I read the Hobbit after reading Lord of the Rings and I could not get into it. The way of writing does not fascinate me in the way Lord of the Rings did.
But after having read the Silmarillion and Unfinished Tales, I started to read again and saw the Hobbit in another light. It wasn't still another story with relations to Lord of the Rings. No, it was a part of the world, which have discovered while reading the Silmarillion and Unfinished Tales.
It fascinates me at once, but the style of wrinting was not the reason.
The reason was, that there are so many new details of the world and my view has changed from the "delight-of-reading"-view to the "give-me-more-knowledge-over-the-world"-view.
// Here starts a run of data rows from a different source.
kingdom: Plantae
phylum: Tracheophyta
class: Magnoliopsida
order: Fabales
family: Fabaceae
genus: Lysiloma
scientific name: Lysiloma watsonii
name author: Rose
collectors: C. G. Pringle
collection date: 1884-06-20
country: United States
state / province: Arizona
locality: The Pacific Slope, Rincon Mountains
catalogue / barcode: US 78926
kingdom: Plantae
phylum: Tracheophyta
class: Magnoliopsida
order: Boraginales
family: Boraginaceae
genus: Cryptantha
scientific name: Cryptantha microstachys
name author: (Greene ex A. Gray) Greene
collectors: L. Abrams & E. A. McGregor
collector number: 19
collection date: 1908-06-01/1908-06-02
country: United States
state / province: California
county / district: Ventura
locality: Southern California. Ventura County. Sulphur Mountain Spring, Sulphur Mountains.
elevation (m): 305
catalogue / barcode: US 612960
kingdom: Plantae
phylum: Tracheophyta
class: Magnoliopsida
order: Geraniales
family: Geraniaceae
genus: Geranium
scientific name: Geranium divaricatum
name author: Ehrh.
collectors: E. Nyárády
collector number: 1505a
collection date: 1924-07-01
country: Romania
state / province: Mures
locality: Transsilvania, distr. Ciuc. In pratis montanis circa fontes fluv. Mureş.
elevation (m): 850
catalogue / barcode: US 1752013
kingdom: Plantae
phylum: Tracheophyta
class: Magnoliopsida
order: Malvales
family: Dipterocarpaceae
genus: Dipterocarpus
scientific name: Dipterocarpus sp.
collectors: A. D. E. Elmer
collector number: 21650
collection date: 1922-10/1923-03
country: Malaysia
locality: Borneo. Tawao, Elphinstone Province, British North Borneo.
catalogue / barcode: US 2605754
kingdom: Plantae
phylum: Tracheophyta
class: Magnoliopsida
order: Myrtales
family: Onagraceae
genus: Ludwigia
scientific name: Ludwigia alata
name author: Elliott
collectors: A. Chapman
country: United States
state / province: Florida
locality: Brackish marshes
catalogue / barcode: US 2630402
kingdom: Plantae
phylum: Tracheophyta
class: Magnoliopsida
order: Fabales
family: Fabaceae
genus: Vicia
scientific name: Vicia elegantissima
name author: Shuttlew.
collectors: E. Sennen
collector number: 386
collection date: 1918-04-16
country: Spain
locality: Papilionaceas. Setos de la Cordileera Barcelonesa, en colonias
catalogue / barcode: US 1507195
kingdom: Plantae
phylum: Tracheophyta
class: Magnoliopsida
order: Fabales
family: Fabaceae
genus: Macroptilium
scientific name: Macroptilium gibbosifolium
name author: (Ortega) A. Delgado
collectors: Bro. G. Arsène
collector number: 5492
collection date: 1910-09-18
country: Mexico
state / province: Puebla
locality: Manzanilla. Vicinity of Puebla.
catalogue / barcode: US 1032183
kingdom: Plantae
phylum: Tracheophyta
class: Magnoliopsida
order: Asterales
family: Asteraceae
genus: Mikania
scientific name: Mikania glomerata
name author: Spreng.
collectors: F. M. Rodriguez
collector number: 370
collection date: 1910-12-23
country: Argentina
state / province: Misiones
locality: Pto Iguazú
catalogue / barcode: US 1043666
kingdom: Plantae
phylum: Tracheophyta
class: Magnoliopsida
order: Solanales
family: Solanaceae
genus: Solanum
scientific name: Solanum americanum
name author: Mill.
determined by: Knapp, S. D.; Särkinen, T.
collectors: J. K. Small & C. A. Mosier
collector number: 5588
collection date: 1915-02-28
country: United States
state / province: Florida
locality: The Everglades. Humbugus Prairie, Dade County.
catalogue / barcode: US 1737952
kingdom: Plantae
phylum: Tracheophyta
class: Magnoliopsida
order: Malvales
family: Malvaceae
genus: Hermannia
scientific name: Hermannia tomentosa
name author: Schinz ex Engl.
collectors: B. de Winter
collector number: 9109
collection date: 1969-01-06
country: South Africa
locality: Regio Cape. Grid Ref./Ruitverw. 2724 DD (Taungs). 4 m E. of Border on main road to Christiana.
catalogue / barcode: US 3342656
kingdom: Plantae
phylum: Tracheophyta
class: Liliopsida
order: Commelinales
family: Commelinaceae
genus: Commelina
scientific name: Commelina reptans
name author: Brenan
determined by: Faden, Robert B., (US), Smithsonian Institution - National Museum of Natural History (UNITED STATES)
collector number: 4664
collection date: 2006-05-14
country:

I didn't pay attention to the picture of the characters I saw in the Hobbit. The great-context was important.

The Hobbit is today (for me) important to understand Tolkien's process of writing, to look into the beginning of his writings (also when it is not the very first beginning). It has more similarity with the Book of Lost Tales in the style of writing. You can catch a glimpse of the world, how Tolkien has designed it before writing Lord of the Rings, which has diorganize the world totally.
Because of Lord of the Rings and so many questions concerning the mythology after the outcoming of the "Triology" , Tolkien had to made a new concept.

Finally, the Hobbit stands by me "in the same row" as the Book of Lost Tales and all the other books of the beginning.